[Data shown — start]
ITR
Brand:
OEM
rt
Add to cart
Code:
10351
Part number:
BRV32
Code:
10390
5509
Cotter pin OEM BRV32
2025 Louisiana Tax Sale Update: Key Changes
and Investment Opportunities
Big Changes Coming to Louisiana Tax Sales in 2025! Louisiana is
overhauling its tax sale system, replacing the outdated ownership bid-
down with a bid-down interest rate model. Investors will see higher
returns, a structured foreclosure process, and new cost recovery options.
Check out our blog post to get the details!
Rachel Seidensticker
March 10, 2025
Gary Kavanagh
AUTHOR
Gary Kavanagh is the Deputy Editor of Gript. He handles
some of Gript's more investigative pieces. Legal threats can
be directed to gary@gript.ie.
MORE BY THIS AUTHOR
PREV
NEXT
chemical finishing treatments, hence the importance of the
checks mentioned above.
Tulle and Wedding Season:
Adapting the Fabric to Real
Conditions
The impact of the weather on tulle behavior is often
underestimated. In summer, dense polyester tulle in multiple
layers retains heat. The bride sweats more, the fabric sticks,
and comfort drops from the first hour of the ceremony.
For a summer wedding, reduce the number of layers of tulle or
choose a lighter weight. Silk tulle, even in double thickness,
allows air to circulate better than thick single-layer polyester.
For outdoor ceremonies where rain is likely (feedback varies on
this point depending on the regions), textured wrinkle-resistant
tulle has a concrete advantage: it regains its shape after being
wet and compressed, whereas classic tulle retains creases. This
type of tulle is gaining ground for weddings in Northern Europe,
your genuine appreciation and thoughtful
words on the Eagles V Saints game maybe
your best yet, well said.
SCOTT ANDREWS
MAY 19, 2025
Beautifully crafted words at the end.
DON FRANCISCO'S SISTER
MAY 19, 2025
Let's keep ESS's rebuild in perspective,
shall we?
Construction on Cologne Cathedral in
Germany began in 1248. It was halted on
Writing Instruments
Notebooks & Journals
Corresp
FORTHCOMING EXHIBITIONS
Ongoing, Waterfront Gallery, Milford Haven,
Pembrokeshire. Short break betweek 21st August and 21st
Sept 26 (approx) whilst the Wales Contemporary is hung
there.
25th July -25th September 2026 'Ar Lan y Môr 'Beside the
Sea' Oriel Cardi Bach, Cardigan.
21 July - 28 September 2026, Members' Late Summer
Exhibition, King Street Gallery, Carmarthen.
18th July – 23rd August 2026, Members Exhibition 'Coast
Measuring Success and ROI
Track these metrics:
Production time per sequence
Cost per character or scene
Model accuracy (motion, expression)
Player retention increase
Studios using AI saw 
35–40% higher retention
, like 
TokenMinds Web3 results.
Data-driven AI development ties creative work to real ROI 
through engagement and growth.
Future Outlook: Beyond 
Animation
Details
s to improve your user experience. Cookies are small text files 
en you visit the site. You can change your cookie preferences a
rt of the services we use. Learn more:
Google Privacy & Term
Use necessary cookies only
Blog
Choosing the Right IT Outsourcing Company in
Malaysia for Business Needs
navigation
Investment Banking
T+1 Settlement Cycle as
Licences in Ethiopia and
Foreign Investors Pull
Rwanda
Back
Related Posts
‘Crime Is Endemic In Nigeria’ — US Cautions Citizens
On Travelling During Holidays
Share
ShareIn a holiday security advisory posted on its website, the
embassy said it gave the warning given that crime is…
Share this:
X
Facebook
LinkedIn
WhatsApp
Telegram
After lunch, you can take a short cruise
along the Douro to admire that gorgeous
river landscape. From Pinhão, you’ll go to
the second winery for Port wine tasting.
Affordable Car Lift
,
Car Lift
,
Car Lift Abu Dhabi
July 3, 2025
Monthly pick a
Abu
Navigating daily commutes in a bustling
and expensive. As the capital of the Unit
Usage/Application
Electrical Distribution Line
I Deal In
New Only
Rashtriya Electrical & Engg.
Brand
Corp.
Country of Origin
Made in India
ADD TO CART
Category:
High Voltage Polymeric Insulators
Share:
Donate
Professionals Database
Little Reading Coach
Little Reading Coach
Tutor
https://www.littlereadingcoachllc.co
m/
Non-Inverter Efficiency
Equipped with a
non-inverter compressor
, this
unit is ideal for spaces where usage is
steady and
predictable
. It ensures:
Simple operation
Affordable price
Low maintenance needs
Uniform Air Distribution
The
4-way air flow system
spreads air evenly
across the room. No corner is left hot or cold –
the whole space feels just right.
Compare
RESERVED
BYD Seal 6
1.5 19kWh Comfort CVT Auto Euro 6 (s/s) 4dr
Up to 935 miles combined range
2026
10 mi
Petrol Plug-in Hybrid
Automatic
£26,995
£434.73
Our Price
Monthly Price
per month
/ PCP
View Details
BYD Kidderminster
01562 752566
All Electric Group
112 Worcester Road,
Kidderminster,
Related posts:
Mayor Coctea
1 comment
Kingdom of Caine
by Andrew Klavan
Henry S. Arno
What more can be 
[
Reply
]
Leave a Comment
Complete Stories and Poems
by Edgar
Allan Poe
[Data shown — finish]
→ **Description of the task**
From the first line above through the line that contains "this point depending", quote each line exactly. Output nothing more.

→ **Exercise response**
ITR
Brand:
OEM
rt
Add to cart
Code:
10351
Part number:
BRV32
Code:
10390
5509
Cotter pin OEM BRV32
2025 Louisiana Tax Sale Update: Key Changes
and Investment Opportunities
Big Changes Coming to Louisiana Tax Sales in 2025! Louisiana is
overhauling its tax sale system, replacing the outdated ownership bid-
down with a bid-down interest rate model. Investors will see higher
returns, a structured foreclosure process, and new cost recovery options.
Check out our blog post to get the details!
Rachel Seidensticker
March 10, 2025
Gary Kavanagh
AUTHOR
Gary Kavanagh is the Deputy Editor of Gript. He handles
some of Gript's more investigative pieces. Legal threats can
be directed to gary@gript.ie.
MORE BY THIS AUTHOR
PREV
NEXT
chemical finishing treatments, hence the importance of the
checks mentioned above.
Tulle and Wedding Season:
Adapting the Fabric to Real
Conditions
The impact of the weather on tulle behavior is often
underestimated. In summer, dense polyester tulle in multiple
layers retains heat. The bride sweats more, the fabric sticks,
and comfort drops from the first hour of the ceremony.
For a summer wedding, reduce the number of layers of tulle or
choose a lighter weight. Silk tulle, even in double thickness,
allows air to circulate better than thick single-layer polyester.
For outdoor ceremonies where rain is likely (feedback varies on
this point depending on the regions), textured wrinkle-resistant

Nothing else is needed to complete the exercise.